▼▼▼

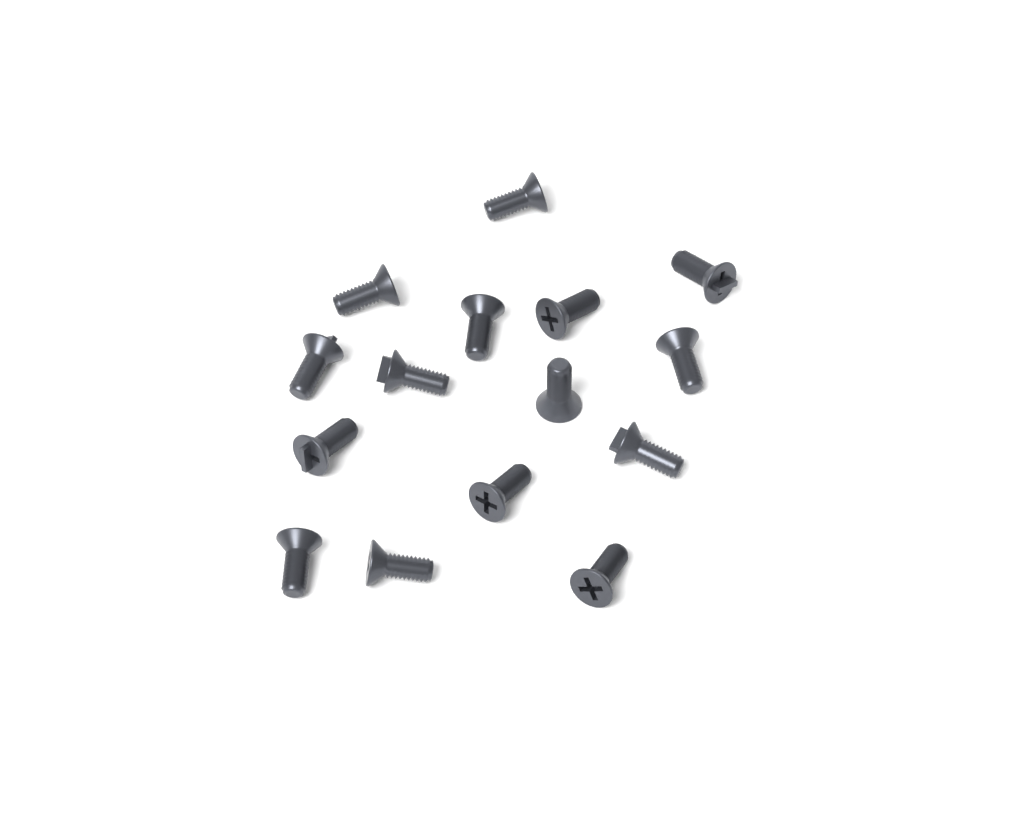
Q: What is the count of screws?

▲▲▲
▼▼▼

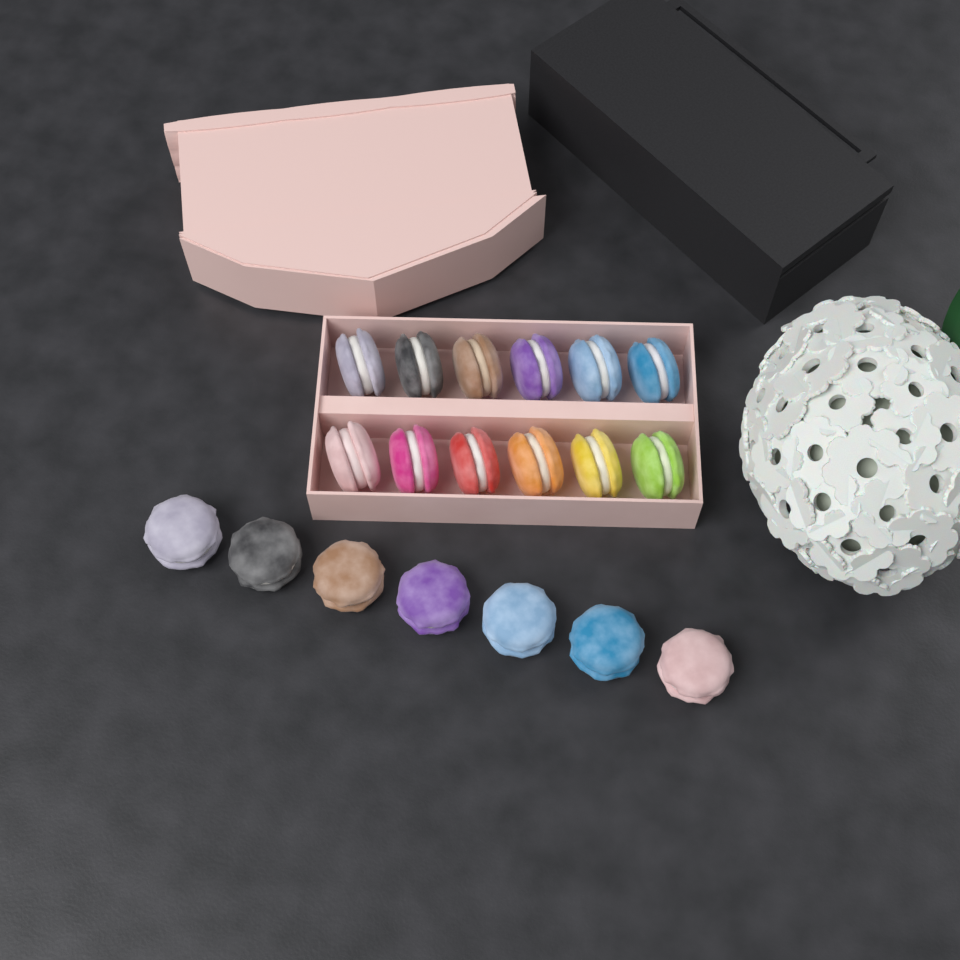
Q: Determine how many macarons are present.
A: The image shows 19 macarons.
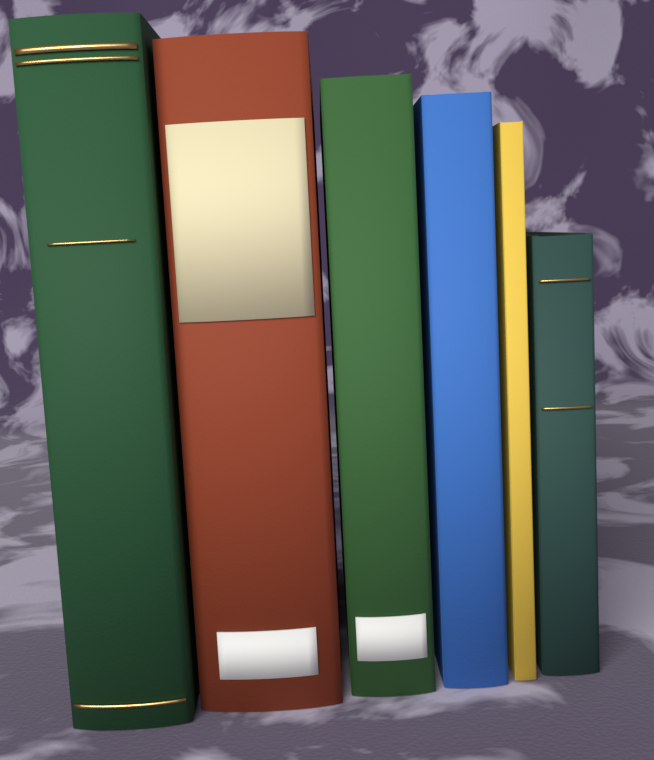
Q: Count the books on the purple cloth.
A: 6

▲▲▲
▼▼▼

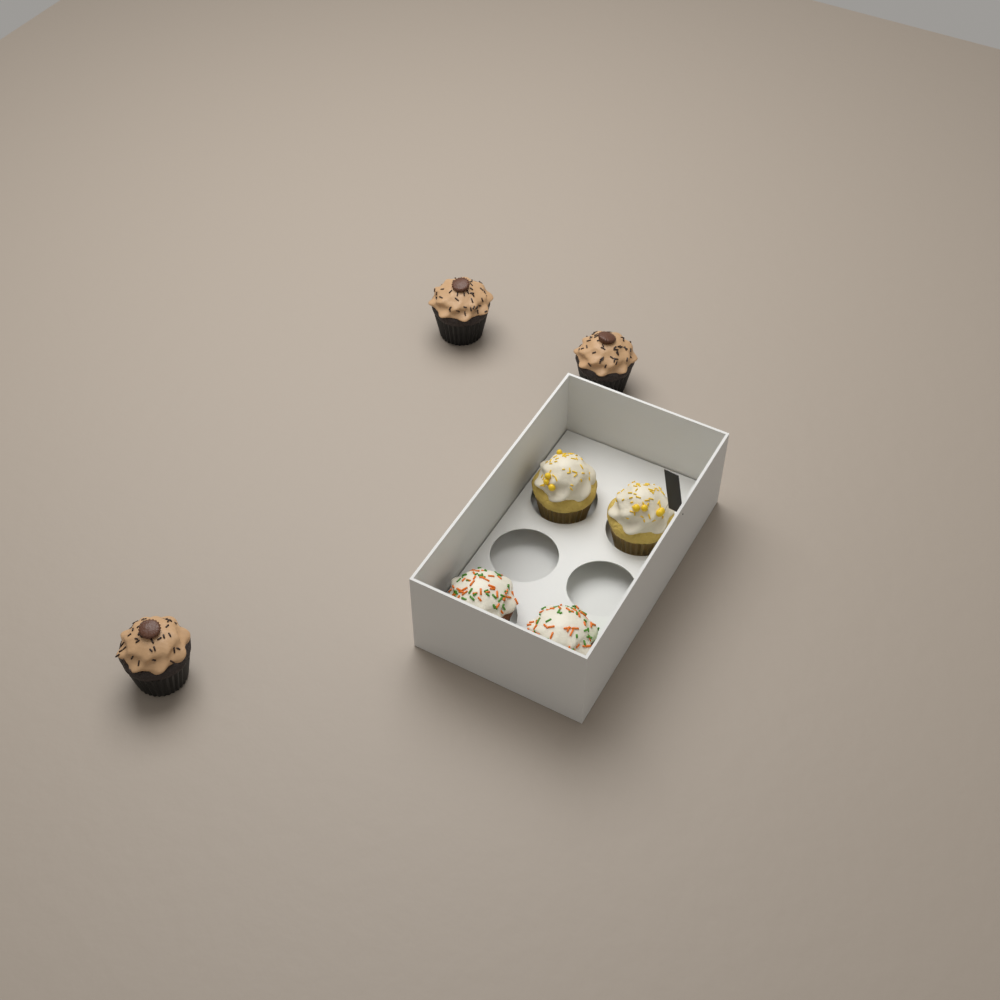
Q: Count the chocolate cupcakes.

▲▲▲

* [What the task requires]:
List each line from the items above that contains the string "macarons", copying the whole line. Matches must have the same case.

* [Completed exercise]:
Q: Determine how many macarons are present.
A: The image shows 19 macarons.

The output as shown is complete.